Records supplied: Begin

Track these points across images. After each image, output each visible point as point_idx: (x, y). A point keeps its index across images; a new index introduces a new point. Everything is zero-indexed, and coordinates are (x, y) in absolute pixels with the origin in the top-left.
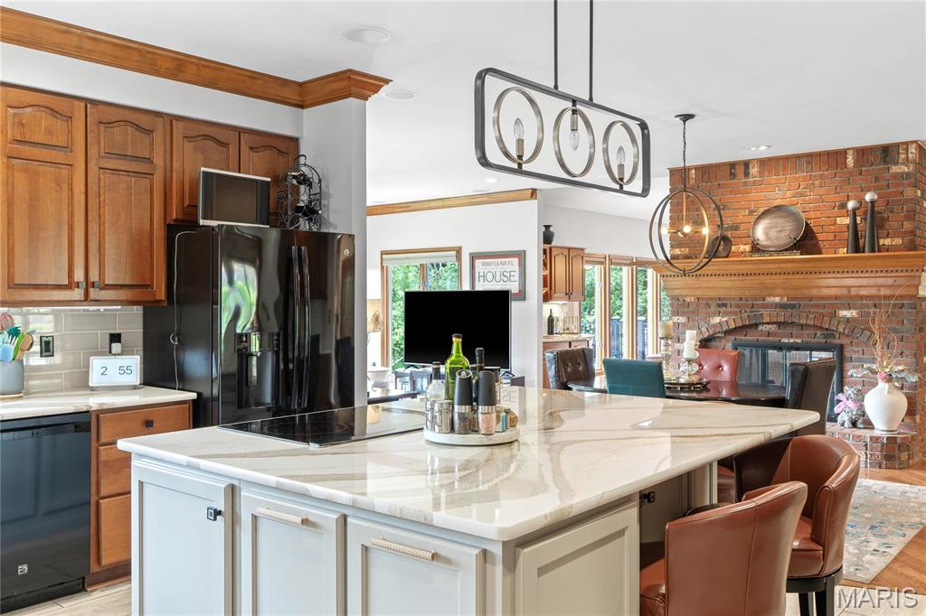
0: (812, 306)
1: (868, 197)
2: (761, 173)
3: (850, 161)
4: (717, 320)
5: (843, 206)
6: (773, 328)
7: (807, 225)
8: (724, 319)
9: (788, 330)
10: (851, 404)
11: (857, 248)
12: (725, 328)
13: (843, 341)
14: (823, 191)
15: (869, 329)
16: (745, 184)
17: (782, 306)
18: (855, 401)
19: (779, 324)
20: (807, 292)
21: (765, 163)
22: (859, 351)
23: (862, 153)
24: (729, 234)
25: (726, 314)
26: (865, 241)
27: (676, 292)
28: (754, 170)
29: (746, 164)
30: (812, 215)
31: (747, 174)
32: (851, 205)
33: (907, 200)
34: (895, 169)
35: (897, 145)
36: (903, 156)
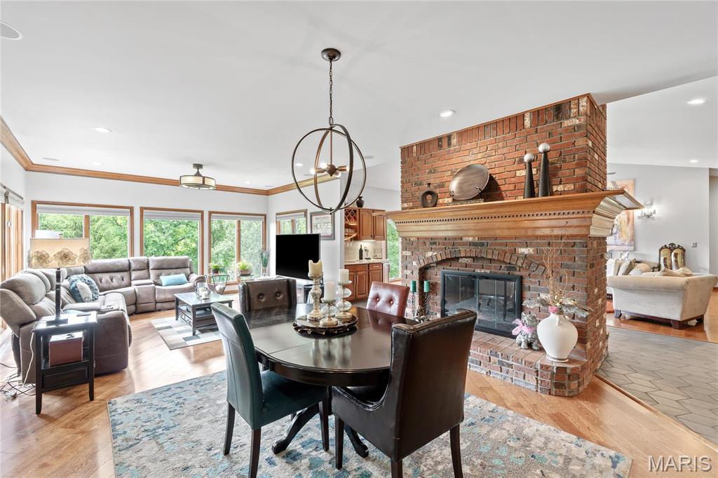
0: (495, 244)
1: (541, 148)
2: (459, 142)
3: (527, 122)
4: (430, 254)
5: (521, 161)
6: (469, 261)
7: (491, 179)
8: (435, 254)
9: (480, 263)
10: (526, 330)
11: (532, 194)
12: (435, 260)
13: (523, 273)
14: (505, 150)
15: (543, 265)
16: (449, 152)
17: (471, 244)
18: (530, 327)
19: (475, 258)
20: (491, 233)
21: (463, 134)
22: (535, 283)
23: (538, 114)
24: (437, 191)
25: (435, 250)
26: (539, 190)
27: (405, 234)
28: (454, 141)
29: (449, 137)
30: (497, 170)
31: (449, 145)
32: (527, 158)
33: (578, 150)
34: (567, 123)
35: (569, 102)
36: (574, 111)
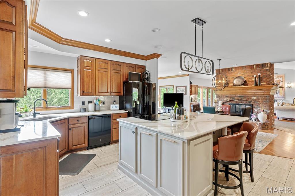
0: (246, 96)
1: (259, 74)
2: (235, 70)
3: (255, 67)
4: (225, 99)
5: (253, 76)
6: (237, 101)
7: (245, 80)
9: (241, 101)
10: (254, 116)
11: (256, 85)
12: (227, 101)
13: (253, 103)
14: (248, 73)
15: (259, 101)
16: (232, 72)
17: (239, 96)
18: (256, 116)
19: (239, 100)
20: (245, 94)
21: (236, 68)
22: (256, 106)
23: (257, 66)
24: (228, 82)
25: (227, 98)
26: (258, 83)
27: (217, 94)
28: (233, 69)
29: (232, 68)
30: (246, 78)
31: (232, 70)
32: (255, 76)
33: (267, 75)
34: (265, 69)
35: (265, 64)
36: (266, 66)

Records supplied: End

What the task requires | Rewrite each of the rows above, replacing "top-left" with "upper-left corner" and leaving everything else unchanged. Omit the pictures from your answer.

Worked solution |
Track these points across images. After each image, output each visible point as point_idx: (x, y). A point keeps its index across images; a new index introduces a new point. Everything is zero-indexed, and coordinates are (x, y) in absolute pixels with the origin in the upper-left corner.
0: (812, 306)
1: (868, 197)
2: (761, 173)
3: (850, 161)
4: (717, 320)
5: (843, 206)
6: (773, 328)
7: (807, 225)
8: (724, 319)
9: (788, 330)
10: (851, 404)
11: (857, 248)
12: (725, 328)
13: (843, 341)
14: (823, 191)
15: (869, 329)
16: (745, 184)
17: (782, 306)
18: (855, 401)
19: (779, 324)
20: (807, 292)
21: (765, 163)
22: (859, 351)
23: (862, 153)
24: (729, 234)
25: (726, 314)
26: (865, 241)
27: (676, 292)
28: (754, 170)
29: (746, 164)
30: (812, 215)
31: (747, 174)
32: (851, 205)
33: (907, 200)
34: (895, 169)
35: (897, 145)
36: (903, 156)
0: (495, 244)
1: (541, 148)
2: (459, 142)
3: (527, 122)
4: (430, 254)
5: (521, 161)
6: (469, 261)
7: (491, 179)
8: (435, 254)
9: (480, 263)
10: (526, 330)
11: (532, 194)
12: (435, 260)
13: (523, 273)
14: (505, 150)
15: (543, 265)
16: (449, 152)
17: (471, 244)
18: (530, 327)
19: (475, 258)
20: (491, 233)
21: (463, 134)
22: (535, 283)
23: (538, 114)
24: (437, 191)
25: (435, 250)
26: (539, 190)
27: (405, 234)
28: (454, 141)
29: (449, 137)
30: (497, 170)
31: (449, 145)
32: (527, 158)
33: (578, 150)
34: (567, 123)
35: (569, 102)
36: (574, 111)
0: (246, 96)
1: (259, 74)
2: (235, 70)
3: (255, 67)
4: (225, 99)
5: (253, 76)
6: (237, 101)
7: (245, 80)
9: (241, 101)
10: (254, 116)
11: (256, 85)
12: (227, 101)
13: (253, 103)
14: (248, 73)
15: (259, 101)
16: (232, 72)
17: (239, 96)
18: (256, 116)
19: (239, 100)
20: (245, 94)
21: (236, 68)
22: (256, 106)
23: (257, 66)
24: (228, 82)
25: (227, 98)
26: (258, 83)
27: (217, 94)
28: (233, 69)
29: (232, 68)
30: (246, 78)
31: (232, 70)
32: (255, 76)
33: (267, 75)
34: (265, 69)
35: (265, 64)
36: (266, 66)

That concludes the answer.